4. Chast subtitles her cartoon “A Sentimental Education…,” which is a reference to a French


novel of that title written by Gustave Flaubert in 1869. The American writer Henry James
described Sentimental Education as far inferior to Flaubert’s earlier and more successful novel
Madame Bovary; in fact, he characterized the 1869 work as “elaborately and massively dreary.”
Why do you think Chast uses this reference to Flaubert’s novel? Or do you think that she is not
specifically alluding to Flaubert but, rather, to more generalized “sentimental” notions of
education? Consider her audience as you respond to these questions.
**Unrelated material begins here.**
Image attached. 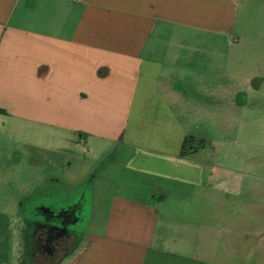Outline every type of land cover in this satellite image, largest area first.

- I don’t really think that she’s alluding to Flaubert, but more to the “sentimental” notions
of education. I think she was kind of taking a trip down memory lane regarding her
education, and she was just thinking about all of her experiences in school. I think she
titled it a Sentimental Education because I’m sure remembering all these things was
sentimental, but it also taught her so many things. I think it’s also partially poking fun at
education because I got the impression she didn’t think the things she learned were the
most valuable or important.

5. What, ultimately, is Chast’s critique? What is the relationship she sees among learning, K-12
school, and education?
- Based on the cartoon, I think Chast doesn’t think the things we learn in school are the
most valuable. I think this is specifically in reference to things like math and english skills
and more academic things, but I think the things like how to be a good person and how
to be respectful were important. However, this being said, these are also things that
could be learned without an education, so I don’t totally know. Overall, I don’t think she
believes it’s the most important thing.